INPUT:
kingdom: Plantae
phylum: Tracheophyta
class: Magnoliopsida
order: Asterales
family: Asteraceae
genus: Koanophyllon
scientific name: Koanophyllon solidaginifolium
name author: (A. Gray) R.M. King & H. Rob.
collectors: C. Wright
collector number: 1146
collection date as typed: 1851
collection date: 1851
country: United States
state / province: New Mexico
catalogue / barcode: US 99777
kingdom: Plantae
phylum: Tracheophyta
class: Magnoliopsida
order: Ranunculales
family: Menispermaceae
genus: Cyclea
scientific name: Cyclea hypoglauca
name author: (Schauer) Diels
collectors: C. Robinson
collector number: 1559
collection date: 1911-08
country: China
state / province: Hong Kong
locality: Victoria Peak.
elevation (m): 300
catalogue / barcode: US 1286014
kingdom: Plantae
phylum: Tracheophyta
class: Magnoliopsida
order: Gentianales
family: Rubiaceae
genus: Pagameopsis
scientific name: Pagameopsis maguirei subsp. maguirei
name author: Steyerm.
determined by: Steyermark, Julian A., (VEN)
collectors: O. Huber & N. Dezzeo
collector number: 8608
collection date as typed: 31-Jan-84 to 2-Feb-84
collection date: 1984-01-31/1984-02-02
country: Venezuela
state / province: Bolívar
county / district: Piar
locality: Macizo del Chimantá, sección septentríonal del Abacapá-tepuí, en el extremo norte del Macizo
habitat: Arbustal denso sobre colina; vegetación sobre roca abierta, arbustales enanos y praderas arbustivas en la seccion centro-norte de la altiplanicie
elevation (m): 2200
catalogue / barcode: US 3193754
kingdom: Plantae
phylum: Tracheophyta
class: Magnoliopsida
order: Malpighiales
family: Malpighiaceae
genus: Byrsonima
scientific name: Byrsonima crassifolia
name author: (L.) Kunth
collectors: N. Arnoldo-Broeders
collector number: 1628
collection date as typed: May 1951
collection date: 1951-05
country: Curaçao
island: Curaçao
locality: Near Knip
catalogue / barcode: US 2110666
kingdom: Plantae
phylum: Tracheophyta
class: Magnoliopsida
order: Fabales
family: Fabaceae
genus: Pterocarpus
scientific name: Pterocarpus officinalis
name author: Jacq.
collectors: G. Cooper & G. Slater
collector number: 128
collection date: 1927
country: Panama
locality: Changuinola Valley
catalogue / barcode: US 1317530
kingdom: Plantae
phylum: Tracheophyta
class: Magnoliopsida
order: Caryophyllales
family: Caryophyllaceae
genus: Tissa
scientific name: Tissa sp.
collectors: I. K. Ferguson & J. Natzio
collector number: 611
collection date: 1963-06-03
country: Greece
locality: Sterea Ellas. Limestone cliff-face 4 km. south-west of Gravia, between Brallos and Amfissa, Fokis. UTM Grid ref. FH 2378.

PROBLEM REQUIREMENTS: Copy out every line of the data above word for word, with no changes.

RESPONSE BELOW:
kingdom: Plantae
phylum: Tracheophyta
class: Magnoliopsida
order: Asterales
family: Asteraceae
genus: Koanophyllon
scientific name: Koanophyllon solidaginifolium
name author: (A. Gray) R.M. King & H. Rob.
collectors: C. Wright
collector number: 1146
collection date as typed: 1851
collection date: 1851
country: United States
state / province: New Mexico
catalogue / barcode: US 99777
kingdom: Plantae
phylum: Tracheophyta
class: Magnoliopsida
order: Ranunculales
family: Menispermaceae
genus: Cyclea
scientific name: Cyclea hypoglauca
name author: (Schauer) Diels
collectors: C. Robinson
collector number: 1559
collection date: 1911-08
country: China
state / province: Hong Kong
locality: Victoria Peak.
elevation (m): 300
catalogue / barcode: US 1286014
kingdom: Plantae
phylum: Tracheophyta
class: Magnoliopsida
order: Gentianales
family: Rubiaceae
genus: Pagameopsis
scientific name: Pagameopsis maguirei subsp. maguirei
name author: Steyerm.
determined by: Steyermark, Julian A., (VEN)
collectors: O. Huber & N. Dezzeo
collector number: 8608
collection date as typed: 31-Jan-84 to 2-Feb-84
collection date: 1984-01-31/1984-02-02
country: Venezuela
state / province: Bolívar
county / district: Piar
locality: Macizo del Chimantá, sección septentríonal del Abacapá-tepuí, en el extremo norte del Macizo
habitat: Arbustal denso sobre colina; vegetación sobre roca abierta, arbustales enanos y praderas arbustivas en la seccion centro-norte de la altiplanicie
elevation (m): 2200
catalogue / barcode: US 3193754
kingdom: Plantae
phylum: Tracheophyta
class: Magnoliopsida
order: Malpighiales
family: Malpighiaceae
genus: Byrsonima
scientific name: Byrsonima crassifolia
name author: (L.) Kunth
collectors: N. Arnoldo-Broeders
collector number: 1628
collection date as typed: May 1951
collection date: 1951-05
country: Curaçao
island: Curaçao
locality: Near Knip
catalogue / barcode: US 2110666
kingdom: Plantae
phylum: Tracheophyta
class: Magnoliopsida
order: Fabales
family: Fabaceae
genus: Pterocarpus
scientific name: Pterocarpus officinalis
name author: Jacq.
collectors: G. Cooper & G. Slater
collector number: 128
collection date: 1927
country: Panama
locality: Changuinola Valley
catalogue / barcode: US 1317530
kingdom: Plantae
phylum: Tracheophyta
class: Magnoliopsida
order: Caryophyllales
family: Caryophyllaceae
genus: Tissa
scientific name: Tissa sp.
collectors: I. K. Ferguson & J. Natzio
collector number: 611
collection date: 1963-06-03
country: Greece
locality: Sterea Ellas. Limestone cliff-face 4 km. south-west of Gravia, between Brallos and Amfissa, Fokis. UTM Grid ref. FH 2378.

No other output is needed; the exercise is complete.